The data section start
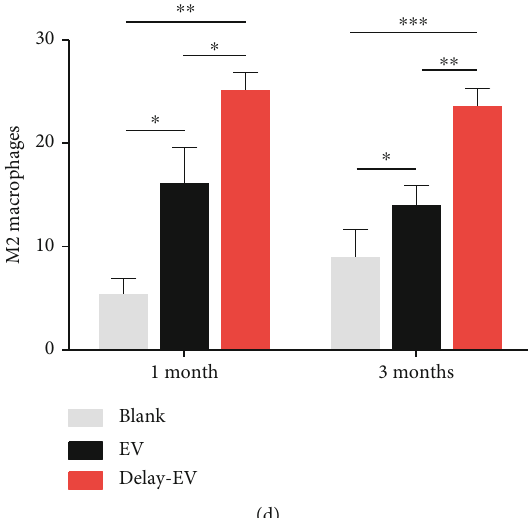
Figure 6: Immunohistochemical staining for fat transplants after 3 months. (a) Immunohistochemical staining images (CD31, Ki67, and CD206) of grafts slices taken from three groups at month 3. Scar bar = 50 μ m . Quantitative analysis of (b) CD31-positive vessels, (c) Ki67-positive cells, and (d) M2 macrophages of each group (all n = 5 ). ∗ P < 0 : 05, ∗∗ P < 0 : 01, and ∗∗∗ P < 0 : 001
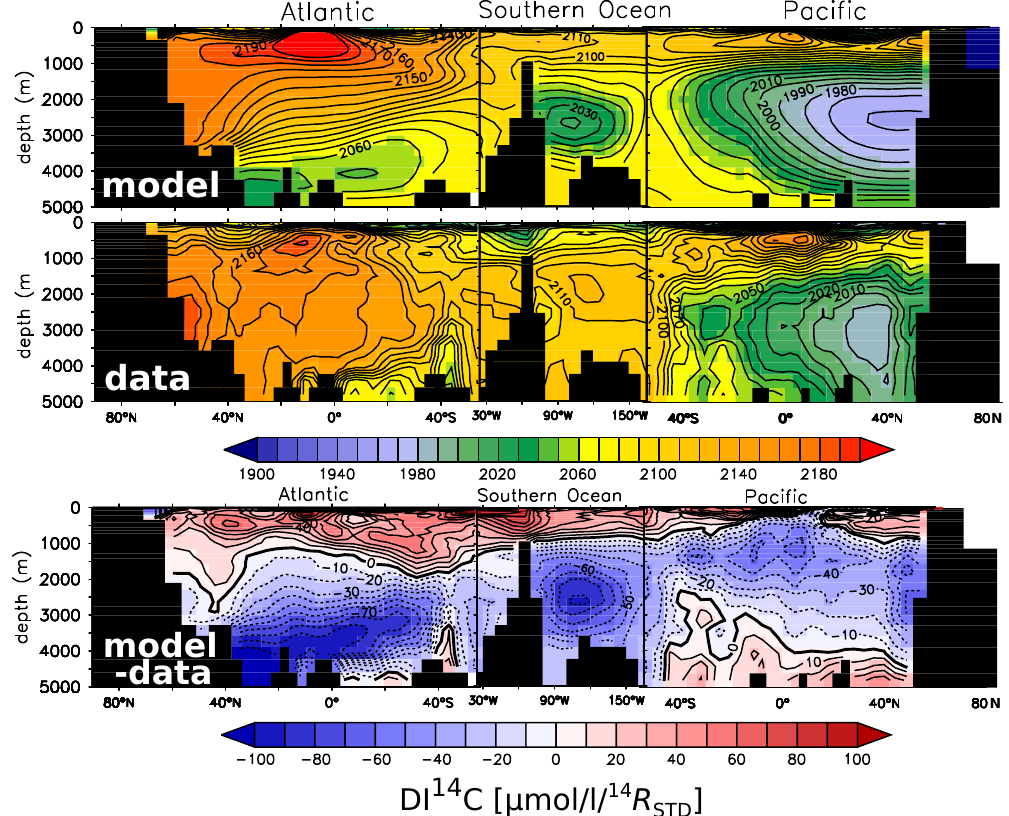
Fig. 7. Comparison of modern modelled and data-based (GLODAP,WOA09) oceanic distribution of 14 C in its dominant form of dissolved in- organic carbon (DI 14 C) along a transect through the Atlantic, Southern Ocean and Pacific. The lowest panel shows the model–data difference.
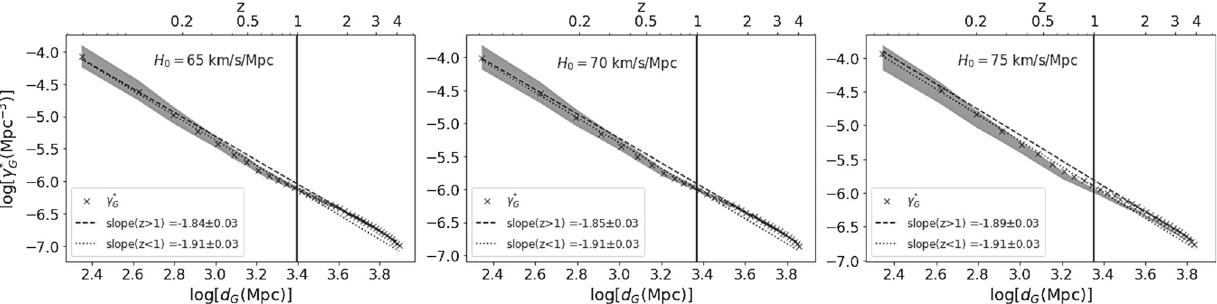
Fig. 9 Log–log graph of γ ∗ vs. d G obtained with the SPLASH galaxy redshift survey dataset in the ranges z < 1 and 1 ≤ z ≤ 4 and respective G distance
The data section end
● **What you need to do**:
Since the pictures are not wanted, transcribe the rest of the listing above exactly.

● **Response area**:
Figure 6: Immunohistochemical staining for fat transplants after 3 months. (a) Immunohistochemical staining images (CD31, Ki67, and CD206) of grafts slices taken from three groups at month 3. Scar bar = 50 μ m . Quantitative analysis of (b) CD31-positive vessels, (c) Ki67-positive cells, and (d) M2 macrophages of each group (all n = 5 ). ∗ P < 0 : 05, ∗∗ P < 0 : 01, and ∗∗∗ P < 0 : 001
Fig. 7. Comparison of modern modelled and data-based (GLODAP,WOA09) oceanic distribution of 14 C in its dominant form of dissolved in- organic carbon (DI 14 C) along a transect through the Atlantic, Southern Ocean and Pacific. The lowest panel shows the model–data difference.
Fig. 9 Log–log graph of γ ∗ vs. d G obtained with the SPLASH galaxy redshift survey dataset in the ranges z < 1 and 1 ≤ z ≤ 4 and respective G distance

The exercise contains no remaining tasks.